Unfortunately, the patch got a lot bigger, since there are a lot of places it checked
MNTK_UNMOUNTF and that check now needs to also check NFSMNTP_FORCEDISM.

This patch defines a new NFS specific flag NFSMNTP_FORCEDISM, which it sets instead of
MNTK_UNMOUNTF. I also added a handshake between nfs_unmount (VFS_UNMOUNT() for NFS)
and the NFSSVC_FORCEDISM code, so that the mnt_data will remain valid.
(Depending on which code sequence wins the race, the flag NFSMNTP_CANCELRPCS gets set
until the NFSSVC_FORCEDISM code completes and nfs_unmount() waits for that
OR mnt_data is NULL and the NFSSVC_FORCEDISM code does nothing.)

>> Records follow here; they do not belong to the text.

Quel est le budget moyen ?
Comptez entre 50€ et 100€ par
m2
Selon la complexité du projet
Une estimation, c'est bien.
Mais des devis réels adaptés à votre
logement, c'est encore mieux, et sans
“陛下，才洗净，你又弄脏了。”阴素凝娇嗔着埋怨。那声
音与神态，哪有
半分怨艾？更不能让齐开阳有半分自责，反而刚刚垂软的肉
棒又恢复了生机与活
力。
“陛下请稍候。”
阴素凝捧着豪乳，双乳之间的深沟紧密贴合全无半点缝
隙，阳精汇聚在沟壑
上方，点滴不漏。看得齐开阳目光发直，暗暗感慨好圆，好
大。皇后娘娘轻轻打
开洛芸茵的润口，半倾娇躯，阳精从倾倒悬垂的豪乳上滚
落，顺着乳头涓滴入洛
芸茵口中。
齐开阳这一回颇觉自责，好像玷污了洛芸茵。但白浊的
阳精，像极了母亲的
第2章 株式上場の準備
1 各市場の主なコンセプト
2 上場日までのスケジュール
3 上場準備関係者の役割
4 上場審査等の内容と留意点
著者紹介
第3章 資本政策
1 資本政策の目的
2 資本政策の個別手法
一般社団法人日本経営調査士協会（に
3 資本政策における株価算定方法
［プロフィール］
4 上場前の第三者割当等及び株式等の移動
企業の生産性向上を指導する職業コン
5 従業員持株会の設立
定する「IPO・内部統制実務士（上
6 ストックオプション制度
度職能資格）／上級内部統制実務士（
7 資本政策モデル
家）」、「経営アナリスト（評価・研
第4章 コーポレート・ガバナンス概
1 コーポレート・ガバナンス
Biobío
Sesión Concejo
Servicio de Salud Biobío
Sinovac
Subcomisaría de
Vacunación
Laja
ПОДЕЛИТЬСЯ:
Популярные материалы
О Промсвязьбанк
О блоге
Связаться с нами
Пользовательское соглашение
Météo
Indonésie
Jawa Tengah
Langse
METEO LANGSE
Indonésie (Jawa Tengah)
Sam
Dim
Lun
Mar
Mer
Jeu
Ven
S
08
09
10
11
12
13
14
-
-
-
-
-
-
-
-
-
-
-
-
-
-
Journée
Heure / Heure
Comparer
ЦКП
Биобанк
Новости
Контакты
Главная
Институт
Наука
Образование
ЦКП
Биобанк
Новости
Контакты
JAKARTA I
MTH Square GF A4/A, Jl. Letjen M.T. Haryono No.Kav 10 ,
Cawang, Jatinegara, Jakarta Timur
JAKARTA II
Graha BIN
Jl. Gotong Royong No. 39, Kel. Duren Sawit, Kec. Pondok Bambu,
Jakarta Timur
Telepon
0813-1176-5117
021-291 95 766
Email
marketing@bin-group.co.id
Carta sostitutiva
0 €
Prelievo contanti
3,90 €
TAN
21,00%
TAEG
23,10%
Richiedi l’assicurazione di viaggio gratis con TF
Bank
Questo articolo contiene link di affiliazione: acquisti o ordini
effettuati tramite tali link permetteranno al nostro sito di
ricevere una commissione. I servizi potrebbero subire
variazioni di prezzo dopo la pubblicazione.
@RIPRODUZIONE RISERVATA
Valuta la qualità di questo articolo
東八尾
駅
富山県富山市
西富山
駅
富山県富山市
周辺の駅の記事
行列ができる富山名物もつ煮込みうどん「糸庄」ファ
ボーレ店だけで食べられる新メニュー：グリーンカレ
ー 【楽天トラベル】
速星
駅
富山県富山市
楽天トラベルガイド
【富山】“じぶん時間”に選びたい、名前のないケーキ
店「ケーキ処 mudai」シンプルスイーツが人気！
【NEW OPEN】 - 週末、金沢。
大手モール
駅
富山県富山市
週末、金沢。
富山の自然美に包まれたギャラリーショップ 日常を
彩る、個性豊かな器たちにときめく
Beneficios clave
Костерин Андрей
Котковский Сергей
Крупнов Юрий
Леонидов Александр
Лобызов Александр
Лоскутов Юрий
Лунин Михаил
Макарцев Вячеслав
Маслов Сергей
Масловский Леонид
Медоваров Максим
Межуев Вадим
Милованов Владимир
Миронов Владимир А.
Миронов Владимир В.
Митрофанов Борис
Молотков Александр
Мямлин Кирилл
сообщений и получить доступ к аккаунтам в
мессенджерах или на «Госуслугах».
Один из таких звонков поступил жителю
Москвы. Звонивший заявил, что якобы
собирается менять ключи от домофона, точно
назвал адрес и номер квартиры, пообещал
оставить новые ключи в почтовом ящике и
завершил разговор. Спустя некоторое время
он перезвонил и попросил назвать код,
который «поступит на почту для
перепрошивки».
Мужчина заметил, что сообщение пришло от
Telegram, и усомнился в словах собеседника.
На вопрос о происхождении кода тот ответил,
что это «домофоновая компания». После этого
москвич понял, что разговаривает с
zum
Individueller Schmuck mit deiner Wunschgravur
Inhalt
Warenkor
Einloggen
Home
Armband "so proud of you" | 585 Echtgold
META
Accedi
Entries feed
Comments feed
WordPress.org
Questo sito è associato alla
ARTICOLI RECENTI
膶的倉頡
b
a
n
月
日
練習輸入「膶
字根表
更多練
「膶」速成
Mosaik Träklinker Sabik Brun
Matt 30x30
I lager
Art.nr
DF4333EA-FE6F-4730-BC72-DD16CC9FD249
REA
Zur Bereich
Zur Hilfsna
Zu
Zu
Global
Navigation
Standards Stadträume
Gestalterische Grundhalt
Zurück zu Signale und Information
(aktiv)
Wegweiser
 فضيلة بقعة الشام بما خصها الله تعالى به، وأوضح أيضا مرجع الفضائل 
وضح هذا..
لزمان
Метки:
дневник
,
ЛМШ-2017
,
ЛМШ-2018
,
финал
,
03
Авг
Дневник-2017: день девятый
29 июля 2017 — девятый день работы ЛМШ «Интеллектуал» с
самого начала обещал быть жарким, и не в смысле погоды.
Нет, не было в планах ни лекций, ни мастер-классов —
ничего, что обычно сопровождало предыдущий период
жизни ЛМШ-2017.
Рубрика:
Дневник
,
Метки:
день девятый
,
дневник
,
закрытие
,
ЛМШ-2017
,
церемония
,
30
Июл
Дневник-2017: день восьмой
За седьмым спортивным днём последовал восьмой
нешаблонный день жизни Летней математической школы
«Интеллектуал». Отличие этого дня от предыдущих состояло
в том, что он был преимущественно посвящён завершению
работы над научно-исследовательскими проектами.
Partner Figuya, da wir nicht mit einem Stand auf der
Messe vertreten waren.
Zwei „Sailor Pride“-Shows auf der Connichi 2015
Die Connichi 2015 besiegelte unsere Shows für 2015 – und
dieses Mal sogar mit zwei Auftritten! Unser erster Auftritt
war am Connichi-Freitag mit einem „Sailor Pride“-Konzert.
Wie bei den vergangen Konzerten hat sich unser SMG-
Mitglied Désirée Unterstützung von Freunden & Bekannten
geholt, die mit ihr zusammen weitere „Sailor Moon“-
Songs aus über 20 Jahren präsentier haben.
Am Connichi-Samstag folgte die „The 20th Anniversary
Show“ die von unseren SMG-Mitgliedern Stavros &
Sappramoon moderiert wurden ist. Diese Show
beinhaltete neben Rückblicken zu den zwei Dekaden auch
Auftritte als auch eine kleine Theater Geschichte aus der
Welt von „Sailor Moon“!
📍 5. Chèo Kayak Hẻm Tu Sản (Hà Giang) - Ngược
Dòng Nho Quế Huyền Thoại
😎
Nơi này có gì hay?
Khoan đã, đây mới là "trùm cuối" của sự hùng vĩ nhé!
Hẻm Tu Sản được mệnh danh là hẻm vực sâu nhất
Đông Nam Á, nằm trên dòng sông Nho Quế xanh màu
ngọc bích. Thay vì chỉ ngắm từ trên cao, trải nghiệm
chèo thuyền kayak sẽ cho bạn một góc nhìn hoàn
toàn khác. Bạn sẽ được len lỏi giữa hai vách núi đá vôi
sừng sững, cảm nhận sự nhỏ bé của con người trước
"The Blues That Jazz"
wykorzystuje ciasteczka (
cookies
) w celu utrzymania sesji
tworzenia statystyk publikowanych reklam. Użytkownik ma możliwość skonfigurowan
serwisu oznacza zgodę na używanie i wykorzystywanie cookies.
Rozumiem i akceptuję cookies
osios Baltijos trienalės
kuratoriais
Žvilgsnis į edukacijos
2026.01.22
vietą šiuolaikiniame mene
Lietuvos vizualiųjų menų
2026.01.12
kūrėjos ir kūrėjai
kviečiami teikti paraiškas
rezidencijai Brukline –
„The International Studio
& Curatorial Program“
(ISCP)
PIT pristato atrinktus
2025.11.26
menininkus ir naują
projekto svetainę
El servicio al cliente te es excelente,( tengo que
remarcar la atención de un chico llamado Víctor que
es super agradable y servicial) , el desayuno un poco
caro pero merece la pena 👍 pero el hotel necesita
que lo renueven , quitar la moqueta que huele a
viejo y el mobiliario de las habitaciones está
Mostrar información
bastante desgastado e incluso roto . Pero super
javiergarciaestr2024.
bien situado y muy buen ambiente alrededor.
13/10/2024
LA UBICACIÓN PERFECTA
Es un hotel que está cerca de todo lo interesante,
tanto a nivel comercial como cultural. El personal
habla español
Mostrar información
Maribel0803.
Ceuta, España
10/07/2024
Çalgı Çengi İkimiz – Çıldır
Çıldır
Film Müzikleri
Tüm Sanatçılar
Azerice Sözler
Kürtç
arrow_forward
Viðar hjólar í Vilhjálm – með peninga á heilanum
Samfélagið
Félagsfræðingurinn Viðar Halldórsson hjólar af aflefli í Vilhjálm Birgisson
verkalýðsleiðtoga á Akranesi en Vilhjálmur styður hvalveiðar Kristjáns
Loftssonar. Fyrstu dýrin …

Perhaps. This sounds feasible. I suggest to ask Peter Holm to test the new code for races with the forced unmount.

sys/fs/nfs/nfs_commonkrpc.c
514 ↗(On Diff #31233)

You might define some macro like NFSMNT_UNMOUNTF(nmp) which would incapsulate the flag checks, I even suggest to commit a version which only checks the MNTK_UNMOUNTF for now, in advance. Then the patch for review shrinks back to the original size.

sys/fs/nfsclient/nfs_clvfsops.c
1724 ↗(On Diff #31233)

Do not use PZERO, use either 0 or perhaps PVFS.

As suggested by kib@, I committed a patch that replaces the checks for MNTK_UNMOUNTF
with a macro called NFSCL_FORCEDISM(). As such, this patch shrinks back to about the original
size.
Other than changing PZERO->PVFS, the semantics are the same as the previous one.
(I will be contacting Peter Holms w.r.t. testing.)

Peter Holm has done some testing of umounts and has not found a problem.
(Kostik, can I consider this patch reviewed by you now?)

This revision is now accepted and ready to land.Jul 29 2017, 9:12 AM
This revision was automatically updated to reflect the committed changes.